One of the reasons MAME holds such a huge presence in the arcade emulation world is thanks to its name. MAME is an acronym for “Multiple Arcade Machine Emulator”–in other words, it’s designed to run all of the major arcade machines in existence, even stranger machines that use limited input like the Golden Tee series.

You can download MAME for yourself from There are a huge number of variants to MAME, including a few for mobile operating systems. 

2.FinalBurn Neo

FinalBurn Alpha was one of the foremost arcade emulators for a long time, second only to MAME, until many developers left the project. FinalBurn Neo is the active fork of the project and the one that is worth your consideration. 

That said, there are many diehard fans of FinalBurn Alpha that don’t want to stray from their emulator of choice. If you fall into this group, you can certainly keep using it, but there is next to no chance of future updates. FinalBurn Neo is the best choice if you want an up-to-date version of the platform.

FinalBurn Neo can be downloaded from GitHub.


RetroArch is a popular and commonly-used emulation platform, but it’s important to note that RetroArch in and of itself is not an emulator. Instead, it acts as a front-end for a large number of different emulators in the background. However, thanks to its wide range of compatibility, it’s worth mentioning. 

RetroArch makes it “easy” for users (emphasized due to the somewhat complicated setup of RetroArch) to download specific emulators. Once you have configured RetroArch to your desired settings, you can use the interface to click and download the emulator of your choice–including both MAME and FinalBurn Neo. However, RetroArch also works with Daphne, a more focused arcade emulator that plays titles none of the others can. 

RetroArch is an appealing option because it’s available on so many different platforms, including Steam. Sure, setup is still confusing–but at least you can consolidate it into a single platform with all your other games. 

4. Zinc

Zinc is a command-line emulator designed specifically for titles from the ZN1, ZN2, and System 11 arcade hardware. Zinc requires more technical know-how and setup can be particularly tricky, but it excels at emulating titles that other platforms struggle with.

Zinc is a great option for people who want to play more obscure arcade titles like Monster Farm Jump, Tech Romancer, and Kasodate. That said, Zinc is only compatible with roughly 70 games and a few BIOS roms, so it isn’t going to be your main emulator for all arcade titles, especially more modern ones. 

Why Do I Need Different Arcade Emulators?
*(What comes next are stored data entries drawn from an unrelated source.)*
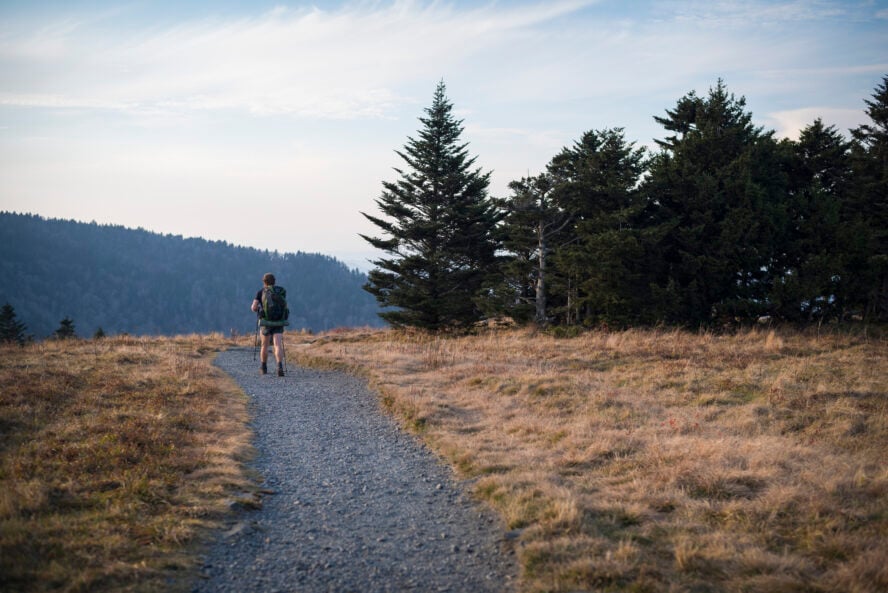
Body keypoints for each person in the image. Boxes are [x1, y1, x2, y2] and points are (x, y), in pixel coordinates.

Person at [252, 273, 286, 376]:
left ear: (264, 281)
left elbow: (253, 307)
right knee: (277, 345)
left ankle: (263, 367)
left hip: (266, 322)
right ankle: (279, 366)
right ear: (274, 281)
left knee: (264, 345)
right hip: (279, 321)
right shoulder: (281, 291)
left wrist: (258, 309)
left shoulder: (261, 292)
Arcade emulation is a sometimes confusing, tricky process. For example, MAME will run many of the same games that Zinc runs–but Zinc does it better. That is the primary reason hardcore fans will have multiple emulators installed on their machine. If you want the most authentic, accurate experience, you need to use the right emulator.

Certain emulators play certain games better than others. For example, vertical-scroll games like TwinBee are reported to perform better on FinalBurn Neo than on MAME. Of course, that may also depend on the romset you have. It’s often better to download an entire romset for a game than to download a specific rom. 

Another aspect to consider is the number of games each platform can emulate. Since the arcade emulation scene has several dedicated emulators for a small, niche group of games, you will need to determine what games you want to play and the best way to do so. MAME can emulate more than 7,000 games, while FinalBurn Neo is right behind it at more than 6,000.

Finally, consider the hardware that each is compatible with. If you want to play arcade games on your computer and just plug in a USB arcade stick, that’s fine. But if you want exact control over inputs so you can map buttons to a DIY arcade cabinet, you’ll need to make sure the emulator you choose allows that level of precision.

Give a few of these emulators a try. You might find one version of MAME works better than another for you, or you might prefer FinalBurn Neo’s style better. Ultimately, it’s all about the chance to replay your favorite games again.